📖 Capítulo 2
Ricardo
No morro, ou você manda… ou você obedece.
Eu nunca gostei de obedecer.
Meu nome é Ricardo Almeida, tenho trinta anos e, aqui na Maré, sou dono de tudo o que você enxerga. Não importa se é beco, barraco ou boca de fumo. Nada acontece sem que eu saiba. Nada muda sem que eu permita.
Nasci e cresci aqui. Filho de mãe cansada e pai que desapareceu antes mesmo de eu aprender a falar. Aos doze anos, eu já tinha entendido que ninguém vinha me salvar. Comecei como vapor, vendendo o que cabia no bolso e correndo das sirenes. Mas eu observava. Sempre observava.
Aprendi rápido que força sem cabeça é desperdício. Enquanto os outros se matavam pelo dinheiro do dia, eu fazia conta, estudava rota, contava munição. Subi de posição porque sabia resolver problema sem chamar atenção. E quando o antigo chefe caiu — três tiros nas costas e um traidor dentro da própria casa — eu não chorei. Eu tomei o lugar.
Não precisei pedir. O respeito já era meu.
E desde então, eu comando.
Moro no alto do morro, na casa mais imponente da favela. Três andares, vidro fumê, muro alto e portão de ferro. Quem olha de baixo, sabe que ali mora quem manda. E é assim que eu gosto.
Moro sozinho. Não preciso de ninguém no meu pé. Só a Katy, que limpa a casa e mantém tudo no lugar. Ela entra muda e sai calada. Aqui, ninguém mete o nariz onde não é chamado.

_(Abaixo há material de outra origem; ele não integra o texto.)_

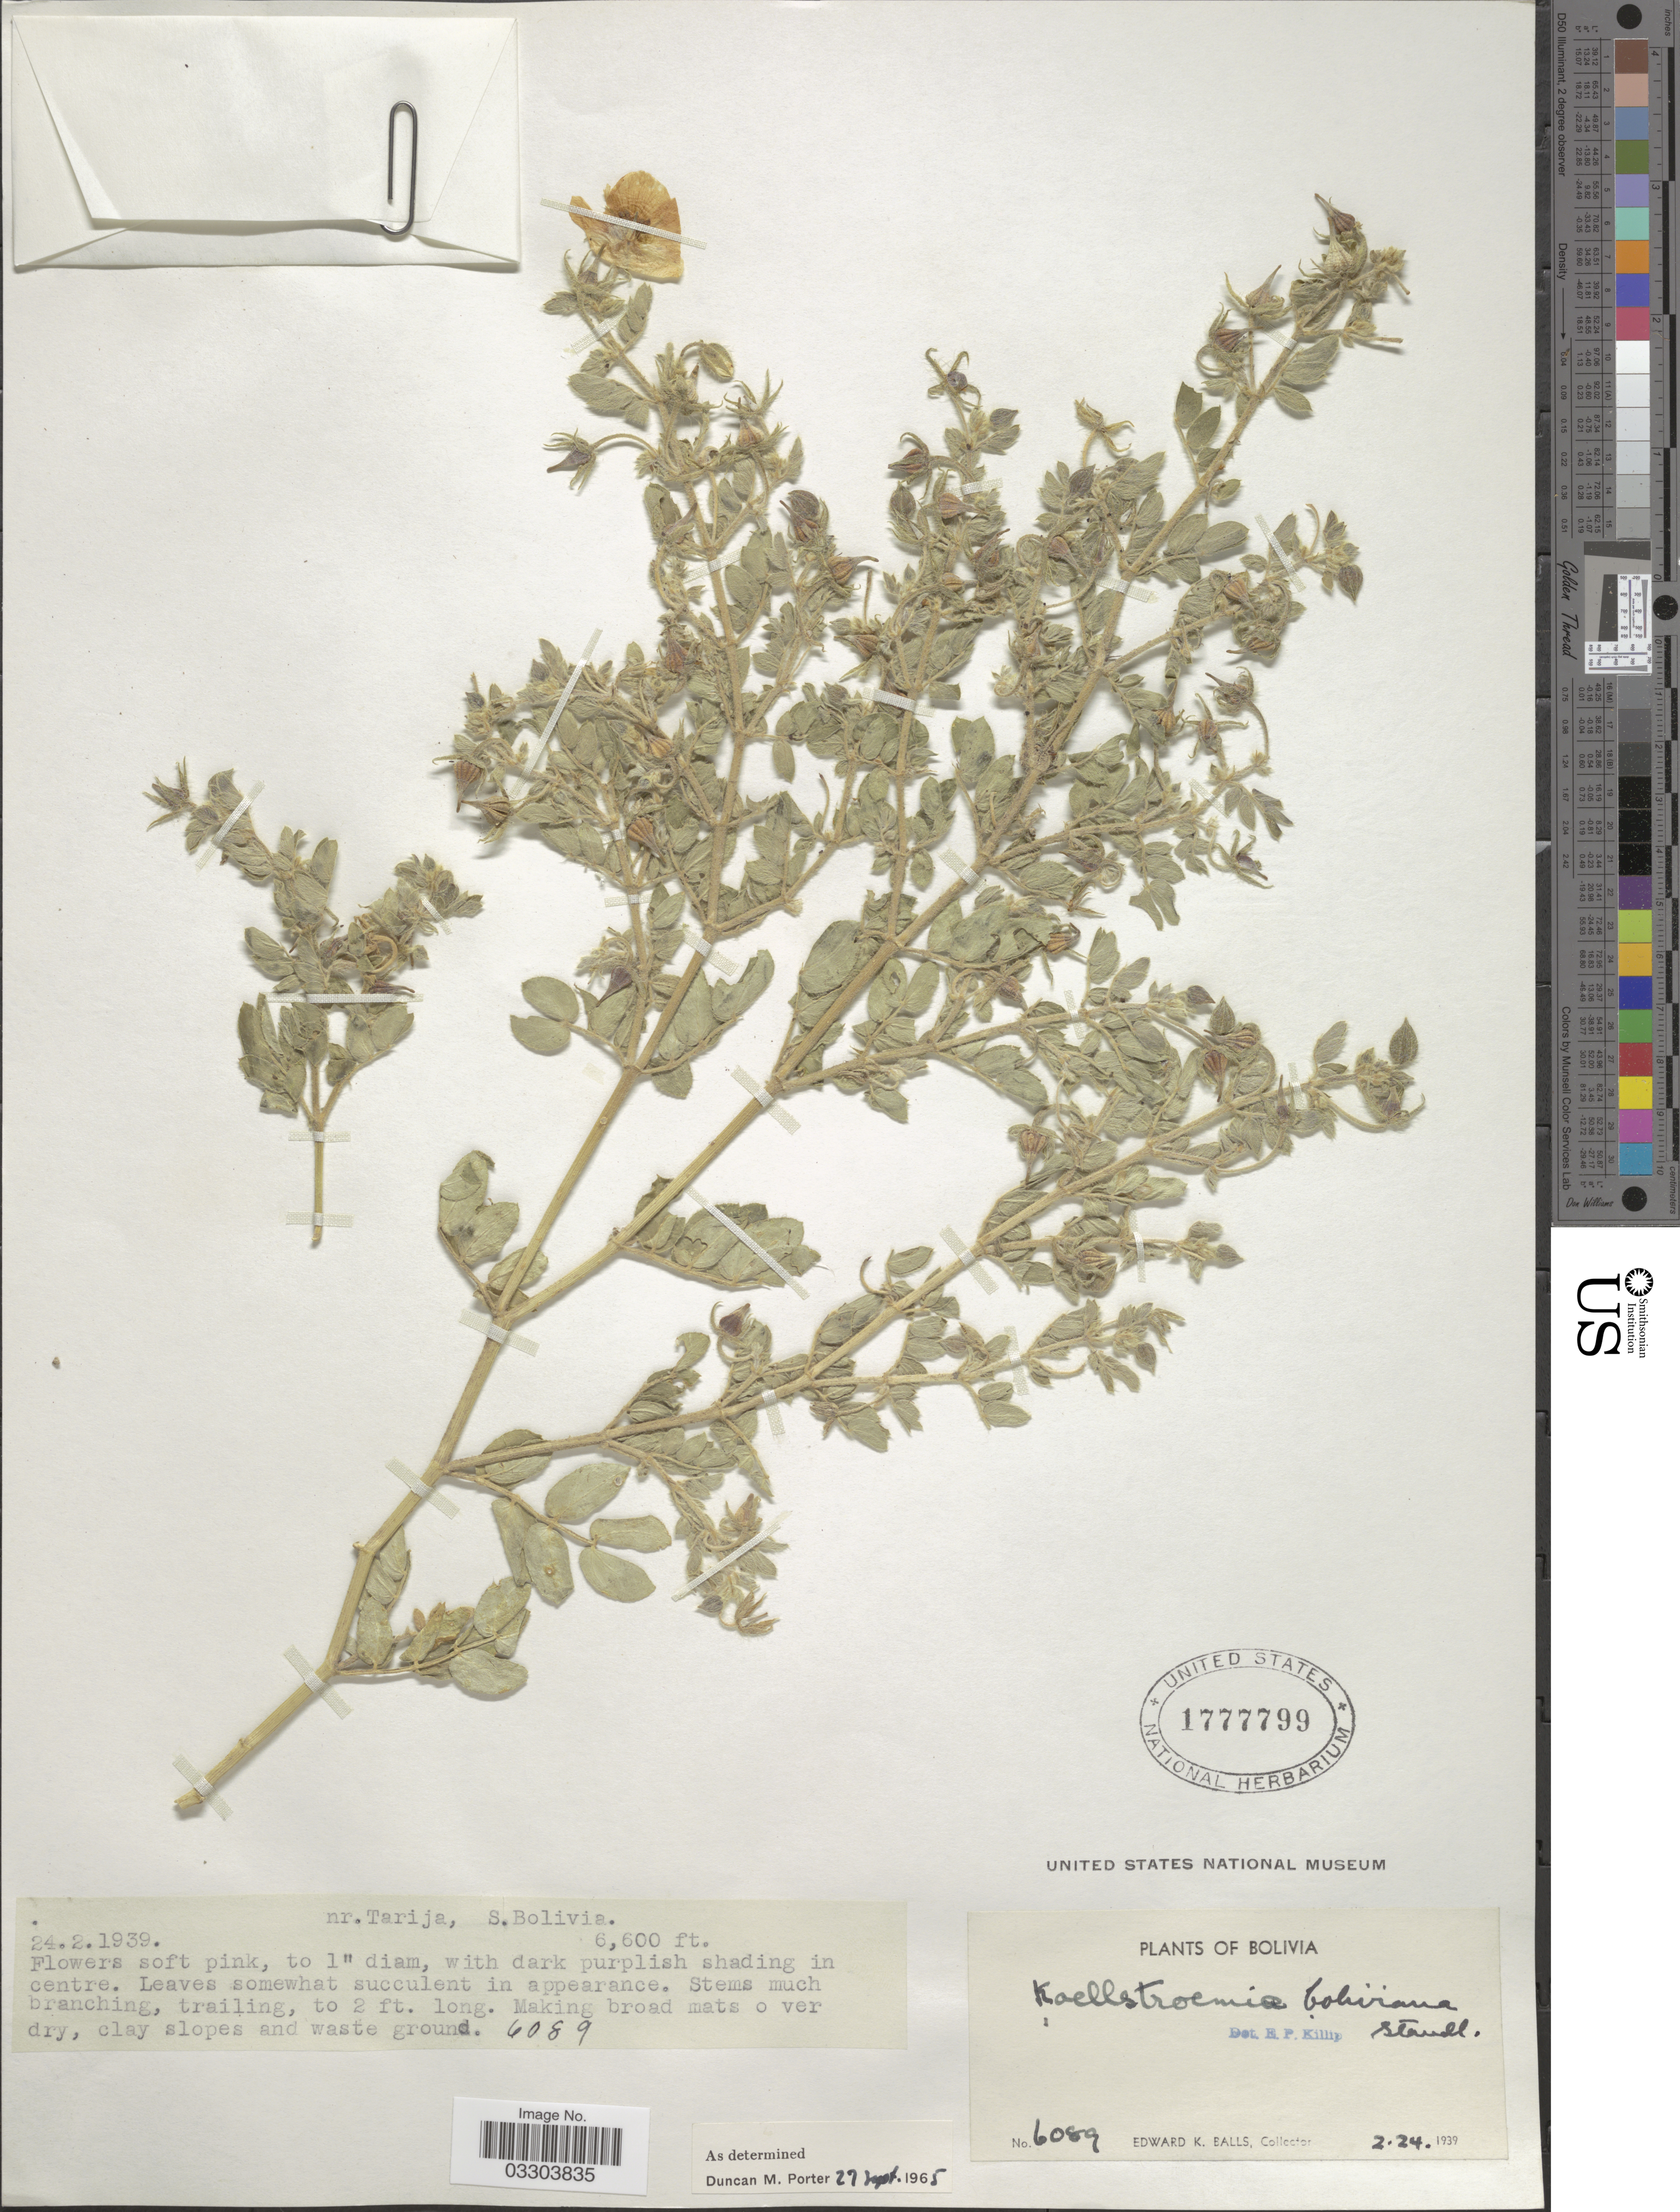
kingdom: Plantae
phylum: Tracheophyta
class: Magnoliopsida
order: Zygophyllales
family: Zygophyllaceae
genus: Kallstroemia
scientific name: Kallstroemia boliviana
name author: Standl.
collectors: E. K. Balls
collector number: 6089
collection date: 1939-02-24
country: Bolivia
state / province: Tarija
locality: Nr. Tarija, S. Bolivia.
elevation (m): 2012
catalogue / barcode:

Nunca namorei. Mulher, pra mim, é diversão temporária. Eu sei que a maioria só vem por causa do dinheiro, do poder, do que eu posso dar. Então eu dou o que elas querem, e depois mando embora. Nenhuma dormiu nessa casa. Nenhuma.
Até aquele dia.
Fui cobrar a Marlene, uma viciada que já devia fazia tempo. O valor não era alto, mas dívida velha é igual comida estragada: fede, atrai mosca e estraga o ambiente. E no meu mundo, exemplo r**m se paga caro.
Cheguei na casa dela com dois dos meus. A porta estava aberta, o cheiro de cachaça e pedra queimando no ar. Ela riu quando me viu, como se não tivesse uma arma apontada pra cara dela.
— Você tá me devendo, Marlene — falei, calmo. Sempre calmo. — E você sabe que eu não perdoo.
Ela nem piscou.
Olhou por cima do meu ombro e disse:
— Leva minha filha. A dívida tá paga.
Eu achei… interessante.
Não é todo dia que você vê uma mãe vender a própria filha sem derramar uma lágrima. Admirável, de um jeito podre. Mostra o quanto o ser humano é capaz de se livrar de um peso.
E aí ela entrou.
A menina.
Roupas largas, cabelo preso de qualquer jeito, mochila nas costas. Cansada. O rosto pálido, sem maquiagem. Feia, se você perguntar pros homens que vivem caçando mulher bonita. Mas tinha algo ali… uma tristeza que pesava no ar, misturada com um orgulho silencioso.
Ela não chorou. Não pediu. Não implorou.
Só me olhou.
Eu levei.
E, naquele momento, ela passou a ser minha.